45. The developments that will take place in the future and the enormous opportunities that will open up for ourselves are indicated by what happened to the old SFIO in the wake of the events of 1968. The revolutionary movement of that year led to a radical transformation of the SFIO, which had been reduced to a tiny parliamentary rump in the preceding period. After the betrayal of the PCF leadership, the reformed SFIO, renamed Parti Socialiste, became a vehicle for the revolutionary aspirations of the youth and of the fresh layers of workers aroused to action by the general strike. Part of the centrist PSU was drawn into the party, the whole of which then moved very rapidly over to the left. In his bid for the leadership of the party, François Mitterrand, a former right-wing politician, was forced to give voice to the prevailing mood. At the 1971 congress of the PS in Epinay he declared that whilst differences may exist as to how the socialist revolution was to be accomplished, "anyone who is not in favour of this revolution has no place in the Socialist Party". The "Declaration of Principles" adopted by the congress defined the PS as a Marxist movement, whose aim was a complete break with capitalism and the socialist transformation of society. A powerful left-wing emerged around the CERES organisation, which won a decisive majority in the youth section of the party.

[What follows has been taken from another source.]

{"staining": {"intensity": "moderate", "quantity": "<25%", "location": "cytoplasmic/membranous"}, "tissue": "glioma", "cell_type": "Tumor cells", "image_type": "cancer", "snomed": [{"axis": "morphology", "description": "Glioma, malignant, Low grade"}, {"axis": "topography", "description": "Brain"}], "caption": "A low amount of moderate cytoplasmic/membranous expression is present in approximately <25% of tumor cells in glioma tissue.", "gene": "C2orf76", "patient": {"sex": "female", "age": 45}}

46. France has entered a period of social instability and class struggle similar to that which immediately preceded 1968. These times are our times. The program, the theory, the methods and the traditions of our organisation are the key to the historical destiny of the working class in France, as is the case internationally. Our duty is to develop the basis of our organisation as rapidly as possible. Opportunities are opening up for us everywhere. We must find the resources to take full advantage of the situation that has opened up. In a country like France, where there are two workers parties, we will inevitably have to carry out some work in both of these organisations to some degree or other. Both of these parties offer possibilities for the growth of our tendency even now, and this will be the case to a much greater extent in the future. The same is true in the unions. But above all, at this stage, we must build a basis among the youth. That must be our priority. We must build a strong, lively, active organisation, based on a clear understanding of our ideas, with a serious attitude towards the development of its apparatus, its finances, its paper and all other aspects of its organisational work. Once we have reached a certain stage of development, particularly in the situation that is now unfolding, we can develop a powerful basis for our ideas in the years that lie ahead. The developments described in this document indicate that France is once again heading towards a major confrontation between the classes, in the course of which the question of power will be posed. There will not be one, but several of such confrontations in the years that lie ahead. Our task is to develop the forces capable of leading the workers movement to a decisive victory, which in turn will place socialism on the order of the day throughout Europe and indeed throughout the entire world.